Description of the task: Copy every row below line for line, without changing any characters, and leave the pictures out of your answer.

━━━━━━━━━━━━━━━━

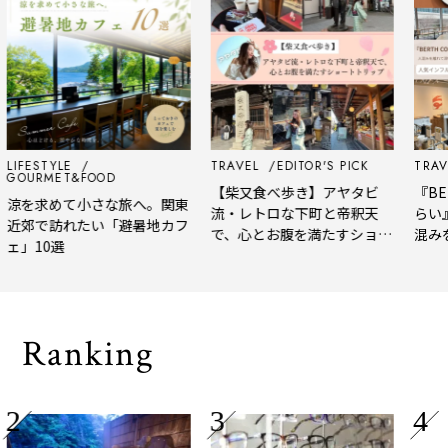
LIFESTYLE
TRAVEL
EDITOR'S PICK
TRAVE
GOURMET&FOOD
【柴又食べ歩き】アヤタビ
『BER
涼を求めて小さな旅へ。関東
流・レトロな下町と帝釈天
らい
近郊で訪れたい「避暑地カフ
で、心とお腹を満たすショー
混み
ェ」10選
トトリップ
風、
され
Ranking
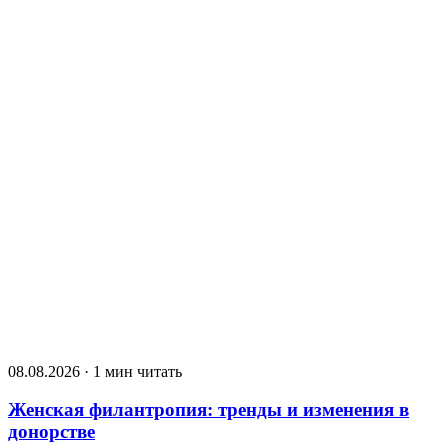
08.08.2026 · 1 мин читать
Женская филантропия: тренды и изменения в
донорстве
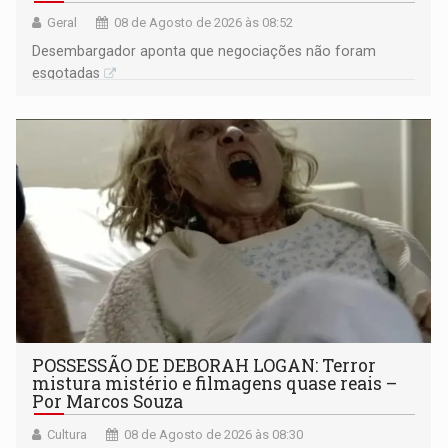
Geral
08 de Agosto de 2026 às 08:52
Desembargador aponta que negociações não foram
esgotadas
POSSESSÃO DE DEBORAH LOGAN: Terror
mistura mistério e filmagens quase reais –
Por Marcos Souza
Cultura
08 de Agosto de 2026 às 08:30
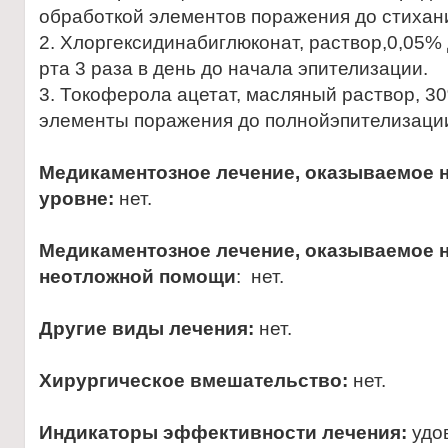
обработкой элементов поражения до стиха
2. Хлоргексидинабиглюконат, раствор,0,05%
рта 3 раза в день до начала эпителизации.
3. Токоферола ацетат, масляный раствор, 30
элементы поражения до полнойэпителизаци
Медикаментозное лечение, оказываемое 
уровне:
нет.
Медикаментозное лечение, оказываемое н
неотложной помощи
: нет.
Другие виды лечения:
нет.
Хирургическое вмешательство:
нет.
Индикаторы эффективности лечения:
удо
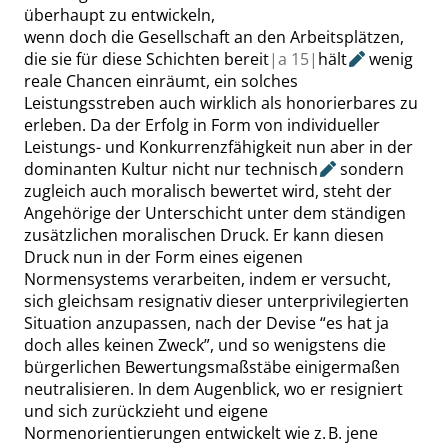
überhaupt zu entwickeln,
wenn doch die Gesellschaft an den Arbeitsplätzen,
die sie für diese Schichten bereit
|
a
15|
hält
wenig
reale Chancen einräumt, ein solches
Leistungsstreben auch wirklich als honorierbares zu
erleben. Da der Erfolg in Form von individueller
Leistungs- und Konkurrenzfähigkeit nun aber in der
dominanten Kultur nicht nur
technisch
sondern
zugleich auch moralisch bewertet wird, steht der
Angehörige der Unterschicht unter dem ständigen
zusätzlichen moralischen Druck. Er kann diesen
Druck nun in der Form eines eigenen
Normensystems verarbeiten, indem er versucht,
sich gleichsam resignativ dieser unterprivilegierten
Situation anzupassen, nach der Devise
“
es hat ja
doch alles keinen Zweck
”
, und so wenigstens die
bürgerlichen Bewertungsmaßstäbe einigermaßen
neutralisieren. In dem Augenblick, wo er resigniert
und sich zurückzieht und eigene
Normenorientierungen entwickelt wie z. B. jene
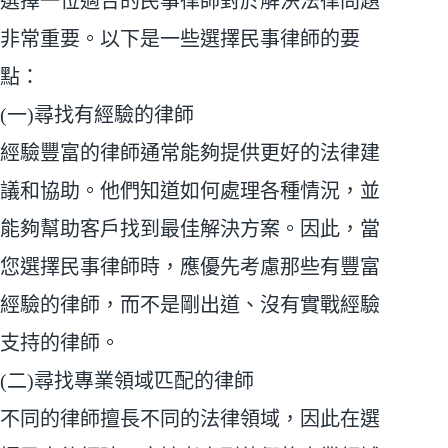
選擇一位適合的民事律師對於解決法律問題
非常重要。以下是一些選擇民事律師的要
點：
(一)尋找有經驗的律師
經驗豐富的律師通常能夠提供更好的法律建
議和協助。他們知道如何處理各種情況，並
能夠幫助客戶找到最佳解決方案。因此，當
您選擇民事律師時，應優先考慮那些有豐富
經驗的律師，而不是剛出道、沒有實戰經驗
支持的律師。
(二)尋找專業領域匹配的律師
不同的律師擅長不同的法律領域，因此在選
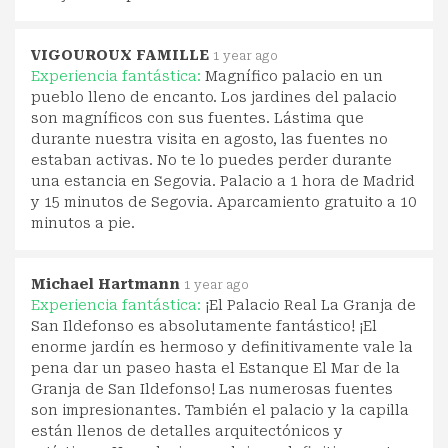
VIGOUROUX FAMILLE
1 year ago
Experiencia fantástica:
Magnífico palacio en un
pueblo lleno de encanto. Los jardines del palacio
son magníficos con sus fuentes. Lástima que
durante nuestra visita en agosto, las fuentes no
estaban activas. No te lo puedes perder durante
una estancia en Segovia. Palacio a 1 hora de Madrid
y 15 minutos de Segovia. Aparcamiento gratuito a 10
minutos a pie.
Michael Hartmann
1 year ago
Experiencia fantástica:
¡El Palacio Real La Granja de
San Ildefonso es absolutamente fantástico! ¡El
enorme jardín es hermoso y definitivamente vale la
pena dar un paseo hasta el Estanque El Mar de la
Granja de San Ildefonso! Las numerosas fuentes
son impresionantes. También el palacio y la capilla
están llenos de detalles arquitectónicos y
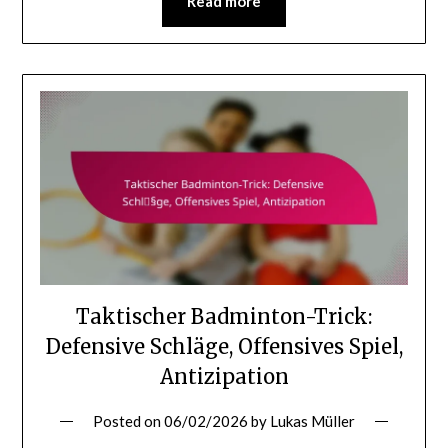
Read more
Taktischer Badminton-Trick:
Defensive Schläge, Offensives Spiel,
Antizipation
Posted on
06/02/2026
by
Lukas Müller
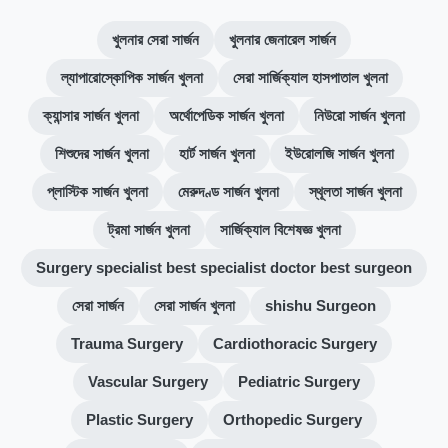
খুলনার সেরা সার্জন
খুলনার জেনারেল সার্জন
ল্যাপারোস্কোপিক সার্জন খুলনা
সেরা সার্জিক্যাল হাসপাতাল খুলনা
ক্যান্সার সার্জন খুলনা
অর্থোপেডিক সার্জন খুলনা
নিউরো সার্জন খুলনা
শিশুদের সার্জন খুলনা
হার্ট সার্জন খুলনা
ইউরোলজি সার্জন খুলনা
প্লাস্টিক সার্জন খুলনা
মেরুদণ্ড সার্জন খুলনা
স্থূলতা সার্জন খুলনা
ট্রমা সার্জন খুলনা
সার্জিক্যাল বিশেষজ্ঞ খুলনা
Surgery specialist best specialist doctor best surgeon
সেরা সার্জন
সেরা সার্জন খুলনা
shishu Surgeon
Trauma Surgery
Cardiothoracic Surgery
Vascular Surgery
Pediatric Surgery
Plastic Surgery
Orthopedic Surgery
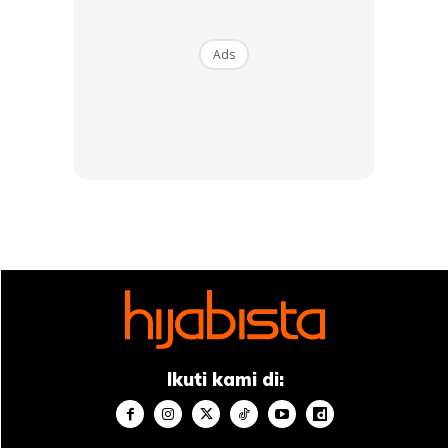
Ads
Ads
Bagi lelaki yang berpoligami, wajib baginya untuk sediakan
tempat tinggal yang berasingan, selesa dan selamat
kepada isteri-isterinya. Kalau isteri-isteri tidak boleh
tinggal serumah walau bilik berasingan, maka, suami mesti
Ikuti kami di:
sediakan rumah berasingan yang selesa dan selamat untuk
berlaku adil kepada isteri-isteri dalam tanggungan.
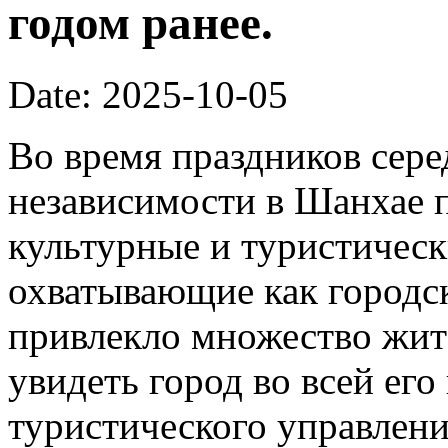
годом ранее.
Date: 2025-10-05
Во время праздников сер
независимости в Шанхае 
культурные и туристическ
охватывающие как городск
привлекло множество жит
увидеть город во всей его
туристического управлени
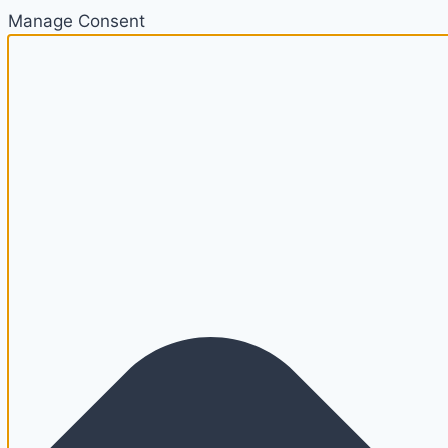
Manage Consent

━━━━━━━━━━━━━━━━

Solution to the exercise:
LIFESTYLE
TRAVEL
EDITOR'S PICK
TRAVE
GOURMET&FOOD
【柴又食べ歩き】アヤタビ
『BER
涼を求めて小さな旅へ。関東
流・レトロな下町と帝釈天
らい
近郊で訪れたい「避暑地カフ
で、心とお腹を満たすショー
混み
ェ」10選
トトリップ
風、
され
Ranking
08.08.2026 · 1 мин читать
Женская филантропия: тренды и изменения в
донорстве
Geral
08 de Agosto de 2026 às 08:52
Desembargador aponta que negociações não foram
esgotadas
POSSESSÃO DE DEBORAH LOGAN: Terror
mistura mistério e filmagens quase reais –
Por Marcos Souza
Cultura
08 de Agosto de 2026 às 08:30
обработкой элементов поражения до стиха
2. Хлоргексидинабиглюконат, раствор,0,05%
рта 3 раза в день до начала эпителизации.
3. Токоферола ацетат, масляный раствор, 30
элементы поражения до полнойэпителизаци
Медикаментозное лечение, оказываемое 
уровне:
нет.
Медикаментозное лечение, оказываемое н
неотложной помощи
: нет.
Другие виды лечения:
нет.
Хирургическое вмешательство:
нет.
Индикаторы эффективности лечения:
удо
überhaupt zu entwickeln,
wenn doch die Gesellschaft an den Arbeitsplätzen,
die sie für diese Schichten bereit
|
a
15|
hält
wenig
reale Chancen einräumt, ein solches
Leistungsstreben auch wirklich als honorierbares zu
erleben. Da der Erfolg in Form von individueller
Leistungs- und Konkurrenzfähigkeit nun aber in der
dominanten Kultur nicht nur
technisch
sondern
zugleich auch moralisch bewertet wird, steht der
Angehörige der Unterschicht unter dem ständigen
zusätzlichen moralischen Druck. Er kann diesen
Druck nun in der Form eines eigenen
Normensystems verarbeiten, indem er versucht,
sich gleichsam resignativ dieser unterprivilegierten
Situation anzupassen, nach der Devise
“
es hat ja
doch alles keinen Zweck
”
, und so wenigstens die
bürgerlichen Bewertungsmaßstäbe einigermaßen
neutralisieren. In dem Augenblick, wo er resigniert
und sich zurückzieht und eigene
Normenorientierungen entwickelt wie z. B. jene
選擇一位適合的民事律師對於解決法律問題
非常重要。以下是一些選擇民事律師的要
點：
(一)尋找有經驗的律師
經驗豐富的律師通常能夠提供更好的法律建
議和協助。他們知道如何處理各種情況，並
能夠幫助客戶找到最佳解決方案。因此，當
您選擇民事律師時，應優先考慮那些有豐富
經驗的律師，而不是剛出道、沒有實戰經驗
支持的律師。
(二)尋找專業領域匹配的律師
不同的律師擅長不同的法律領域，因此在選
VIGOUROUX FAMILLE
1 year ago
Experiencia fantástica:
Magnífico palacio en un
pueblo lleno de encanto. Los jardines del palacio
son magníficos con sus fuentes. Lástima que
durante nuestra visita en agosto, las fuentes no
estaban activas. No te lo puedes perder durante
una estancia en Segovia. Palacio a 1 hora de Madrid
y 15 minutos de Segovia. Aparcamiento gratuito a 10
minutos a pie.
Michael Hartmann
1 year ago
Experiencia fantástica:
¡El Palacio Real La Granja de
San Ildefonso es absolutamente fantástico! ¡El
enorme jardín es hermoso y definitivamente vale la
pena dar un paseo hasta el Estanque El Mar de la
Granja de San Ildefonso! Las numerosas fuentes
son impresionantes. También el palacio y la capilla
están llenos de detalles arquitectónicos y
Read more
Taktischer Badminton-Trick:
Defensive Schläge, Offensives Spiel,
Antizipation
Posted on
06/02/2026
by
Lukas Müller
খুলনার সেরা সার্জন
খুলনার জেনারেল সার্জন
ল্যাপারোস্কোপিক সার্জন খুলনা
সেরা সার্জিক্যাল হাসপাতাল খুলনা
ক্যান্সার সার্জন খুলনা
অর্থোপেডিক সার্জন খুলনা
নিউরো সার্জন খুলনা
শিশুদের সার্জন খুলনা
হার্ট সার্জন খুলনা
ইউরোলজি সার্জন খুলনা
প্লাস্টিক সার্জন খুলনা
মেরুদণ্ড সার্জন খুলনা
স্থূলতা সার্জন খুলনা
ট্রমা সার্জন খুলনা
সার্জিক্যাল বিশেষজ্ঞ খুলনা
Surgery specialist best specialist doctor best surgeon
সেরা সার্জন
সেরা সার্জন খুলনা
shishu Surgeon
Trauma Surgery
Cardiothoracic Surgery
Vascular Surgery
Pediatric Surgery
Plastic Surgery
Orthopedic Surgery
Ads
Ads
Bagi lelaki yang berpoligami, wajib baginya untuk sediakan
tempat tinggal yang berasingan, selesa dan selamat
kepada isteri-isterinya. Kalau isteri-isteri tidak boleh
tinggal serumah walau bilik berasingan, maka, suami mesti
Ikuti kami di:
sediakan rumah berasingan yang selesa dan selamat untuk
berlaku adil kepada isteri-isteri dalam tanggungan.
годом ранее.
Date: 2025-10-05
Во время праздников сер
независимости в Шанхае 
культурные и туристическ
охватывающие как городск
привлекло множество жит
увидеть город во всей его
туристического управлени
Manage Consent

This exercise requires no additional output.